Each of the contemporary management accounting approaches proposes a different method to parsing the G/L. For example, traditional standard costing parses the G/L with a view towards product costing and external reporting, activity-based costing parses the G/L using activities, Lean Accounting to obtain a value stream view and the Theory of Constraints with the objective of obtaining throughput information.

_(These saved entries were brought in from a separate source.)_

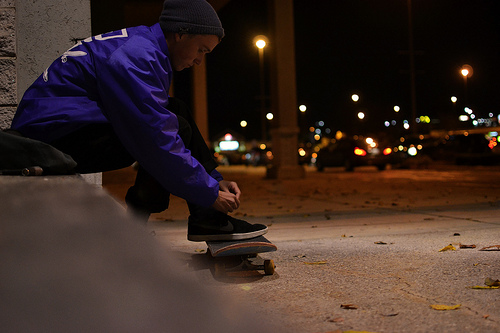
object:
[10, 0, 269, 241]
man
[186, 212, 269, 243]
shoe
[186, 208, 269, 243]
foot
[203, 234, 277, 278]
skateboard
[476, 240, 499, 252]
leaf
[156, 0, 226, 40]
hat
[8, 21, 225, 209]
jacket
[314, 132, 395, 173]
vehicle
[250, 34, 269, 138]
street light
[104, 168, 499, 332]
sidewalk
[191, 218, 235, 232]
logo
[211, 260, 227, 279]
wheel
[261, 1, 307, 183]
pillar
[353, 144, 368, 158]
tail light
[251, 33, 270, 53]
light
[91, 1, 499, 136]
sky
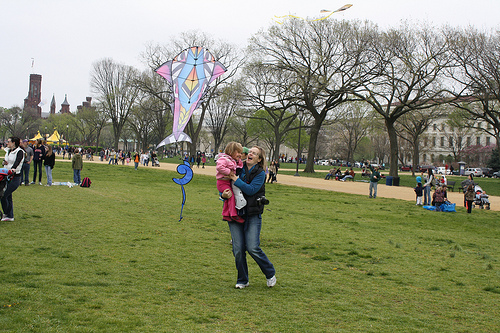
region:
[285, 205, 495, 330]
a section of green grass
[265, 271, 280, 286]
a woman's white tennis shoe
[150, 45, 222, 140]
a large colorful kite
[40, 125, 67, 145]
a large yellow tent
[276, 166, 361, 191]
a brown dirt road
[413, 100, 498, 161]
part of a white building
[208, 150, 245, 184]
a girl's pink coat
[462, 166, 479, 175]
part of a white vehicle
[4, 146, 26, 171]
a woman's white vest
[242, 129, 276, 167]
head of a person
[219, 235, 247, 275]
leg of a person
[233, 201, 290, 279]
leg of a person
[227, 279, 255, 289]
feet of a person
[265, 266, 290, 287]
feet of a person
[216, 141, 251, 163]
head of a person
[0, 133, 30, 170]
head of a person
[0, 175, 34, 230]
leg of a person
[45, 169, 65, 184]
leg of a person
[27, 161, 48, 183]
leg of a person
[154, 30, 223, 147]
Multi color kite in the sky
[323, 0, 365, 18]
yellow kite in the sky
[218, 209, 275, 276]
woman wearing blue jeans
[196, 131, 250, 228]
woman holding a small child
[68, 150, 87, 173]
person wearing a green jacket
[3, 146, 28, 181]
woman wearing a white vest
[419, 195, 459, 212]
blue backpack on the ground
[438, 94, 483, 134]
Leaves on a tree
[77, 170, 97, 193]
backpack on the round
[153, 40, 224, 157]
The kite is fish.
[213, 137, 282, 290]
The woman is holding a little girl.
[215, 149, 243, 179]
The girl's coat is pink.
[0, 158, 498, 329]
The grass is green.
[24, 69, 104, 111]
There are buildings in the background.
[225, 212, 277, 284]
She is wearing jeans.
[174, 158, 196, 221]
The kite's tail is blue.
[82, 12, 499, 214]
The trees don't have leaves.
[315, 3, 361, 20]
The kite is flying.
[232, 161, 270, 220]
The woman's kite was blue.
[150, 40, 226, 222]
a kite in the sky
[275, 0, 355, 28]
a kite in the sky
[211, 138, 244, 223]
a child in a pink jacket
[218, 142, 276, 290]
a woman in a blue shirt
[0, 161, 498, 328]
A large grassy field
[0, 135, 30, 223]
a woman in a black shirt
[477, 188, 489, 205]
a toddler in a stroller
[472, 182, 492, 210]
a stroller on the sidewalk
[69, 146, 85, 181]
a person in a green jacket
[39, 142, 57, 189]
a girl in a black jacket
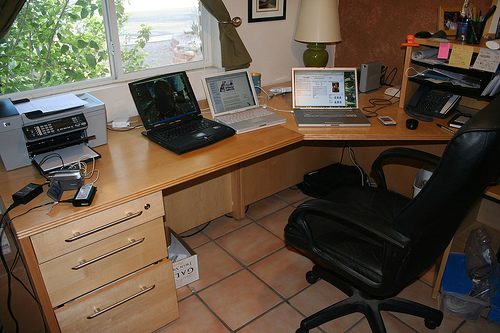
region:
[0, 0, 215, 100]
office window with a metal frame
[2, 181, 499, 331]
brown tile flooring with black grout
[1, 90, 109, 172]
silver printer and scanner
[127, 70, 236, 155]
black open laptop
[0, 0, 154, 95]
large green leafed bush outside the window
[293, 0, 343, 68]
table top lamp with a green base and white shade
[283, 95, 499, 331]
black leather office chair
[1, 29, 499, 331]
light colored wooden desk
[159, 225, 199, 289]
cardboard box with trash in it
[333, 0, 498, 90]
dark brown sponge painted accent wall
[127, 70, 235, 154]
open black laptop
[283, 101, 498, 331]
black leather office chair with arms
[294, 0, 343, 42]
white fabric lamp shade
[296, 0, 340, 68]
green and white table lamp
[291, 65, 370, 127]
open and running silver laptop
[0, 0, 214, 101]
glass window with white trim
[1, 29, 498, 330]
large light brown office desk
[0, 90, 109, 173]
light gray colored printer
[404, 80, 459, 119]
black office phone on desk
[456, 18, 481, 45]
dark blue pencil and pen holder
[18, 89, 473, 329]
A long wood computer desk.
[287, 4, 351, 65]
A small lamp with white shade.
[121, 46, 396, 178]
Three computers on a desk.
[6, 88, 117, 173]
A fax and copier machine.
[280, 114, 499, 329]
A black leather chair.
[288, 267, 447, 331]
Wheel base for the chair.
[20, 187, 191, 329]
Three drawers on the desk.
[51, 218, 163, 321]
Silver handles on the drawers.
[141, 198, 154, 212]
A round lock for the drawers.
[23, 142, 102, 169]
Paper in the paper tray of copier.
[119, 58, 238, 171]
laptop on the table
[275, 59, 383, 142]
laptop on the table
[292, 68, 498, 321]
the chair is empty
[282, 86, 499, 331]
Black leather office chair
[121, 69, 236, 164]
Laptop on the desk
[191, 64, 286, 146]
Laptop on the desk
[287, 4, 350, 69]
Lamp in the background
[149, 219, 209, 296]
Box under the desk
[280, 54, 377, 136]
Laptop on the desk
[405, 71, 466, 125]
Phone on the desk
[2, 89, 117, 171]
Printer under the window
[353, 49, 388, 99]
Modem on the desk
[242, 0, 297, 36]
Picture on the wall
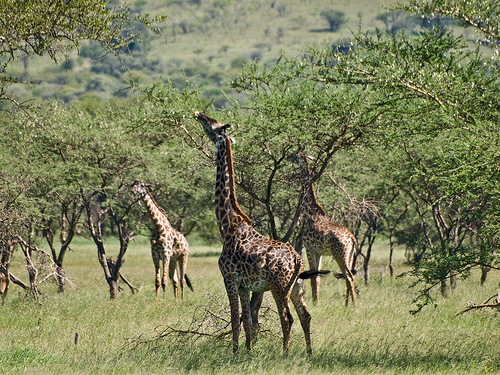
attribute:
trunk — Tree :
[0, 237, 17, 294]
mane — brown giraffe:
[226, 135, 251, 225]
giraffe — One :
[198, 115, 317, 365]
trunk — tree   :
[98, 278, 117, 298]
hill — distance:
[0, 2, 499, 92]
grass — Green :
[5, 262, 496, 371]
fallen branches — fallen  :
[141, 299, 284, 344]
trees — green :
[346, 28, 497, 294]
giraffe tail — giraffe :
[275, 254, 312, 313]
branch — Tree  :
[154, 311, 278, 344]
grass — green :
[316, 307, 436, 354]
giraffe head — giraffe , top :
[193, 110, 232, 145]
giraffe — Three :
[116, 176, 198, 336]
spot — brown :
[230, 226, 250, 242]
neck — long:
[209, 141, 249, 219]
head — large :
[192, 98, 244, 150]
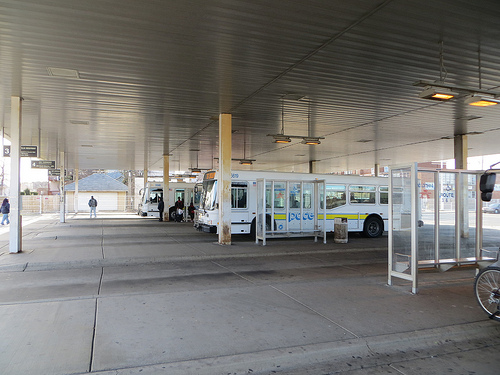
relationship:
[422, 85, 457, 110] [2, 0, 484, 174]
light on ceiling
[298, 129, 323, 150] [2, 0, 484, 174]
light on ceiling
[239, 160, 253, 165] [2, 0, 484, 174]
light on ceiling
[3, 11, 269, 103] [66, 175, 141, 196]
tile on roof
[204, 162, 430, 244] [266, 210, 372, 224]
bus has stripe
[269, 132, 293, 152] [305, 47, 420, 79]
light hanging from ceiling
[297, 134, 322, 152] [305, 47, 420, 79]
light hanging from ceiling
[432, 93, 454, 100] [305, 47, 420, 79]
light hanging from ceiling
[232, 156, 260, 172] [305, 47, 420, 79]
light hanging from ceiling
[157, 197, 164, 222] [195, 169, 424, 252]
people next to bus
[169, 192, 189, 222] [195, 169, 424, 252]
person next to bus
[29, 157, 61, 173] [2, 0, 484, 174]
sign hanging from ceiling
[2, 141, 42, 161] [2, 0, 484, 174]
sign hanging from ceiling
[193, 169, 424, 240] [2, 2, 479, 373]
bus parked at bus station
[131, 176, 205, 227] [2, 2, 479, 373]
bus parked at bus station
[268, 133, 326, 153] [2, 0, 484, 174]
light hanging from ceiling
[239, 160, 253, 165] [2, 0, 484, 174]
light hanging from ceiling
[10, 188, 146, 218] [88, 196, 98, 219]
fence behind man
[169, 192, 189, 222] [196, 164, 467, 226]
person standing next to bus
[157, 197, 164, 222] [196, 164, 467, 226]
people standing next to bus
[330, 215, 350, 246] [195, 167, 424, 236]
trash can standing next to bus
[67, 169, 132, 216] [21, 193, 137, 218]
building behind fence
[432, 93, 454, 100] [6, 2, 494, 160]
light on ceiling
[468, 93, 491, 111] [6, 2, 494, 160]
light on ceiling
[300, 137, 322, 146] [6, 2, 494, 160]
light on ceiling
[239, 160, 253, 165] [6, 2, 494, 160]
light on ceiling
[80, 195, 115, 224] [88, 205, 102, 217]
man wearing pants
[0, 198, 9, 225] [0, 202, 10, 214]
man wearing jacket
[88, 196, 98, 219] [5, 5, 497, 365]
man in building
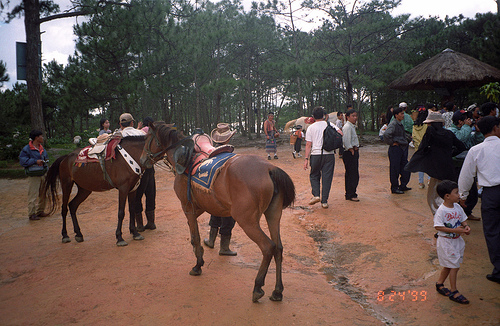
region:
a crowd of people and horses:
[11, 78, 498, 312]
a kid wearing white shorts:
[430, 178, 473, 304]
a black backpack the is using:
[321, 123, 342, 151]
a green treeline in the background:
[64, 2, 426, 64]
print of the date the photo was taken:
[374, 288, 428, 303]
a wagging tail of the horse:
[268, 163, 295, 208]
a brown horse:
[137, 116, 294, 305]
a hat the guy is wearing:
[208, 120, 236, 142]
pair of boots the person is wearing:
[201, 226, 237, 257]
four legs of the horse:
[58, 194, 144, 246]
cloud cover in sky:
[0, 0, 498, 77]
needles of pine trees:
[46, 4, 497, 116]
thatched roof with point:
[398, 45, 496, 87]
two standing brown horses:
[40, 117, 295, 301]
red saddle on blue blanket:
[187, 130, 227, 187]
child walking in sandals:
[430, 181, 472, 304]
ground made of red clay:
[0, 142, 493, 324]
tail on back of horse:
[36, 152, 68, 214]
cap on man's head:
[115, 111, 136, 129]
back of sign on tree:
[13, 40, 41, 81]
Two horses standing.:
[57, 130, 349, 324]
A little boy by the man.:
[431, 175, 476, 322]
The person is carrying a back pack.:
[310, 115, 343, 154]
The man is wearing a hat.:
[199, 97, 239, 142]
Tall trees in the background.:
[71, 22, 373, 136]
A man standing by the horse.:
[196, 117, 241, 263]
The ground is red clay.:
[58, 240, 155, 324]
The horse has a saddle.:
[181, 124, 242, 172]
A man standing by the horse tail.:
[14, 129, 54, 222]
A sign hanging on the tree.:
[2, 35, 54, 81]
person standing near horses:
[300, 99, 344, 211]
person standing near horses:
[430, 179, 467, 306]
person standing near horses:
[381, 103, 417, 203]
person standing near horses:
[340, 106, 368, 205]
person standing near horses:
[15, 120, 55, 223]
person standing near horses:
[114, 108, 159, 237]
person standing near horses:
[92, 114, 114, 149]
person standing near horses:
[198, 117, 244, 260]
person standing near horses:
[260, 110, 281, 162]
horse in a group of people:
[132, 115, 295, 309]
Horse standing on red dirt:
[121, 115, 315, 316]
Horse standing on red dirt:
[31, 96, 158, 233]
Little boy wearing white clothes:
[413, 180, 485, 298]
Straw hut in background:
[401, 32, 490, 92]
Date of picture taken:
[368, 276, 439, 313]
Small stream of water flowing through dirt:
[285, 200, 422, 322]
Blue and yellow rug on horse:
[184, 135, 259, 189]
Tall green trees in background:
[63, 13, 497, 235]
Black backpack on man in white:
[310, 120, 342, 160]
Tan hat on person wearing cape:
[416, 108, 446, 120]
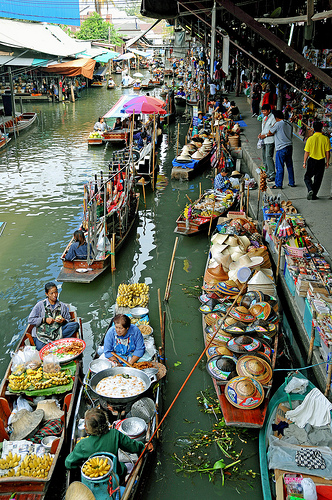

Resource Consumption Accounting (RCA) is a principle-based approach to management accounting and is not method centric. RCA is afforded this luxury through its value chain integration concept i.e., instead of dependence on the G/L, RCA establishes its cost model decentralized in the operational systems. The quantities and (their) values from source documents (e.g., goods receipts) are never separated as in traditional practice. RCA’s cost model comprises a model of operational quantities augmented by a layer of values. Value chain integration means RCA never needs to parse the G/L and is free to base its decision support information on principles appropriate to managers’ optimization endeavors – and not financial accounting rules. RCA is not just another three-letter acronym; it is indeed revolutionary in the sphere of management accounting. For more on the principles that underlie RCA and the concept of value chain integration refer to the library on this website.
People with a solid background in cost and profit management will find that RCA becomes an additional building block in their professional resume or portfolio. While the knowledge of concepts in other cost management approaches might be helpful to relate to or better understand the RCA tenets and concepts, they do not replace RCA Institute provided education. In fact - one will find throughout the familiarization with RCA a certain un-learning of contemporary concepts and a re-learning of traditional cost management teachings.